Article by KevW
The music press, right from global brands down to the smallest blogs or free publications, are often guilty of over-hyping bands after a couple of impressive singles, only for the resulting album to not live up to expectations. This can be due to labels rushing groups for material to ride the crest of the wave, because the pressure is so much that the band in question feel the heat and buckle under the weight, or simply because, sometimes, we all get a bit carried away. Glasgow's The Deadline Shakes have been subjected to plenty of excitable reactions, not least from us, since they released the utterly sublime 'Bright Spot In A Bad Year' single two years ago. That track was a wondrous amalgamation of several decades of pop music and truly impressed. It's also a rerecorded (and even better) version of that song that opens up anticipated first LP 'Zealots'. How do you go about completing an album when such a high-water mark it stuck right at the start?
If you're The Deadline Shakes then you just keep on doing what you do best: taking classic rock, pop and indie music, whacking it all into a blender with some addictive melodies, beautiful arrangements. great production and a sprinkling of gold dust. Plus, if you've followed the band for a while then you'll know that they've come up with the goods at every turn so far. The string-filled, '70s-sounding 'Slipping From Your Heart' takes the approach mentioned above and turns out a delight of a song that isn't like any other groups currently doing the rounds. The attention to detail and the structure are amazing and unique. 'Sweeten The Deal' still comes over as rampant experimental guitar-pop that's full of fun, 'Phonecalls In The Bath' is the perfect vehicle for Greg Dingwall's splendid voice and is flooded with emotion and more of those glorious arrangements, and recent single 'Frozen Out' possess magical qualities that occasionally bring to mind 'Pet Sounds'-era Beach Boys.
In a way, The Deadline Shakes shouldn't work as well as they do. The '60s pop of bands like The Byrds and The Beatles, as well as classic indiepop, might be deemed suitable reference points, but ELO and Queen have never been particularly cool, especially the latter, although if you look past the novelty hits they had some great tunes hidden away on their early albums. With ELO recently back in the spotlight thanks to a new album and tour, they seem to have undergone a reappraisal though. The chorus to 'Shelters' could be lifted from one of their better known songs - if it had been covered by Sparks that is.
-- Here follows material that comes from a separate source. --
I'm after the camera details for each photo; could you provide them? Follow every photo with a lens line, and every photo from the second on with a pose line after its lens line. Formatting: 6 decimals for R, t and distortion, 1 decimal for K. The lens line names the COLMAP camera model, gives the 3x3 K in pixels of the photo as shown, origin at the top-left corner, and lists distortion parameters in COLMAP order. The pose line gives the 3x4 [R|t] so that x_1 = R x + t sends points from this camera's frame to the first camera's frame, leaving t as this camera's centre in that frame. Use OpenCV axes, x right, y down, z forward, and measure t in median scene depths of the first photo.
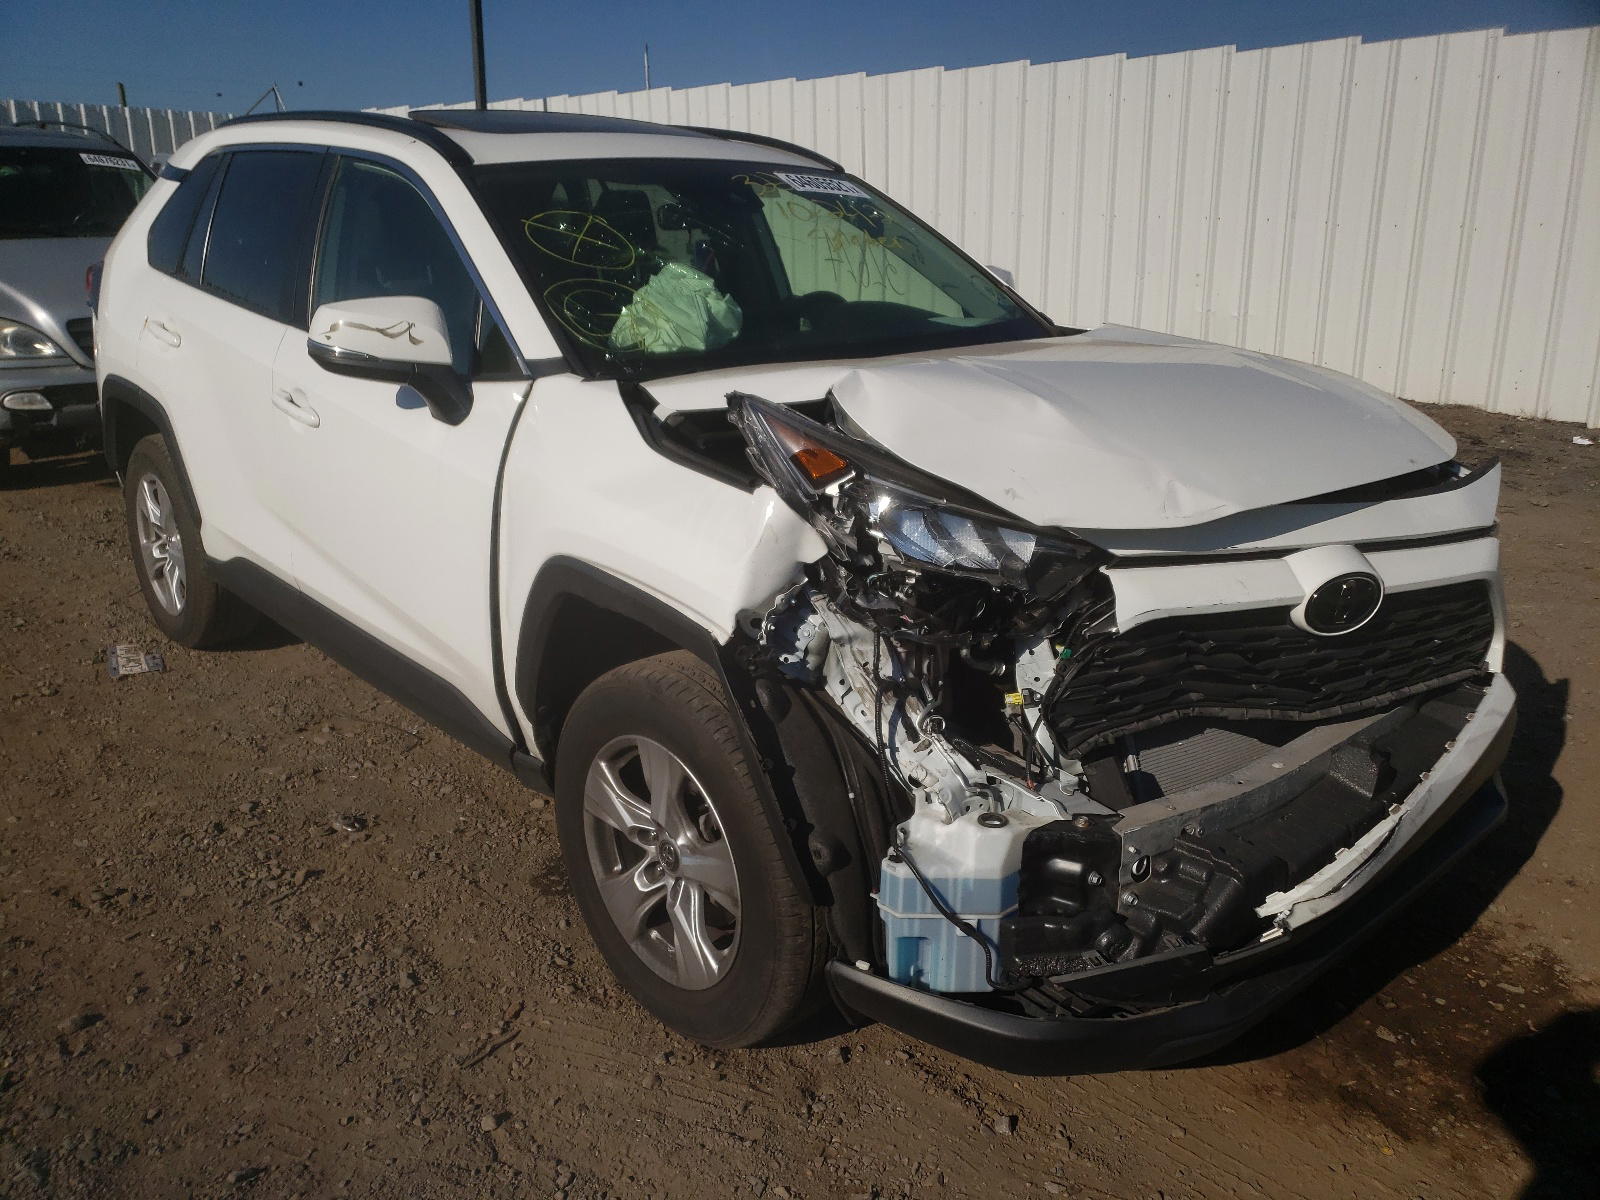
lens RADIAL K [[1294.3, 0, 800.0], [0, 1294.3, 600.0], [0, 0, 1]] dist [0.038996, 0.000245]
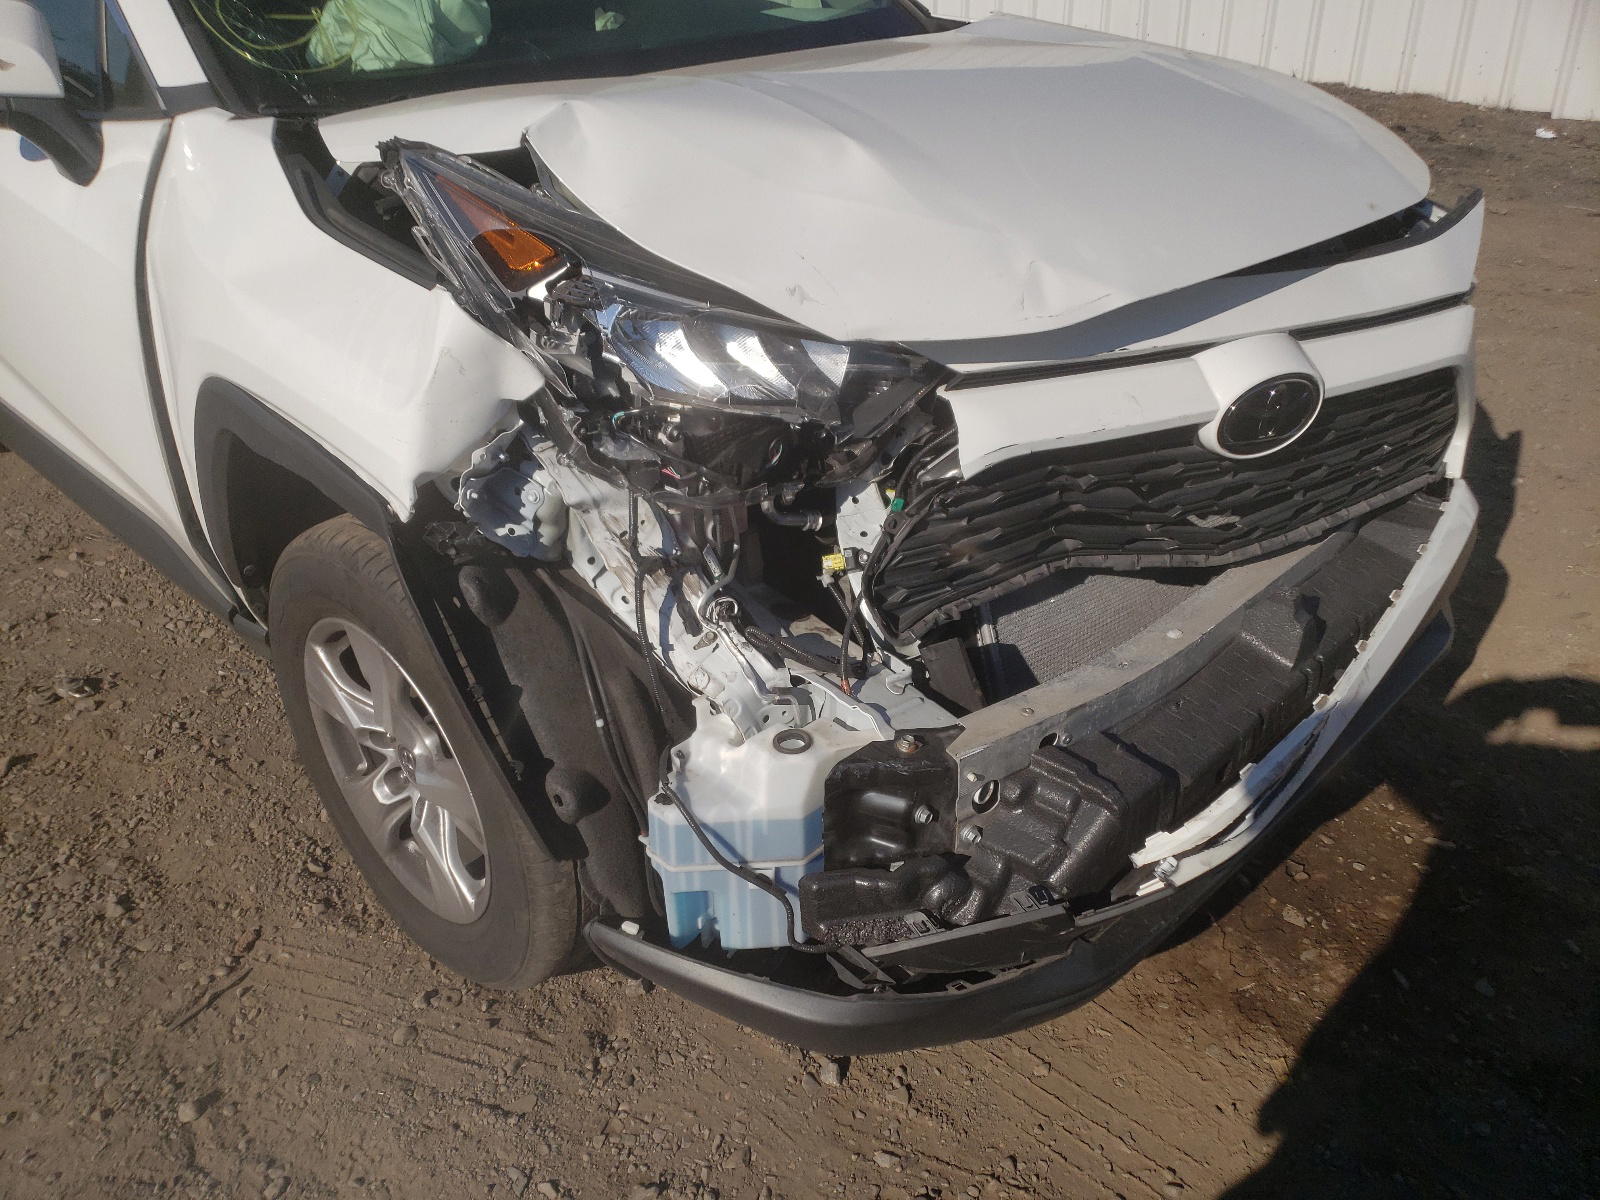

In a way it sums up what this band are all about; normal song structures are thrown out of the window and replaced by music that drifts, shifts, and seems to have just teleported in from a fantasy land where you can go from '70s rock guitar bursts to delicate harmonious pieces in the space of a single track.
Adding crestfallen but gorgeous female vocals to the brief lament 'When Will I Ever Learn?' only makes the song more affecting, and the similarly short and tender 'You're Coming With Me' creates a similar atmosphere with some stirring strings. 'You Bring The Class' is the same kind of era-spanning, intricate alternative pop music that Guillimots have been attempting to make for the past decade or so, and its not the only time that 'Zealots' recalls that band, but where Guillimots have always been hit and miss, The Deadline Shakes dish up hit after hit. With 'A Little While Waiting' they almost toy with convention, but by halfway through it's gone off on a tangent without you even noticing. As disjointed as these songs may seem on paper, the transitions are always effortless. The secret to The Deadline Shakes' success is captured by the title of the song another former single 'Don't Be Too Cool', where we're left to wonder how anyone can take a combination of Guillimots, ABBA, Belle & Sebastian and Queen and not have the resulting track sound like a dog's dinner.
'Zealots', simply put, is an album that doesn't fit any trends, either old or new. It inhabits its own space where the only rule is that there are no rules and shows that the most unlikely of combinations can fit with stunning results in the right hands. This is brimming with more ideas than most bands will produce in a lifetime, and they're fully realised here. It may be wrong to get too excited about a band after only a couple of songs have been released, but The Deadline Shakes have proven that's not always the case. In fact, they've gone beyond that hype and surpassed expectations. 'Zealots' should be heralded as a classic debut album, and that's not an exaggeration. "Who can tell if you're gonna build it to last?" is a question posed on typically grandiose and eclectic finale, a new version of early recording 'Boy'. Well, predicting the future, especially in music, is a tricky business, but these thirteen songs have given us every right to consider The Deadline Shakes one of the best new bands in the country.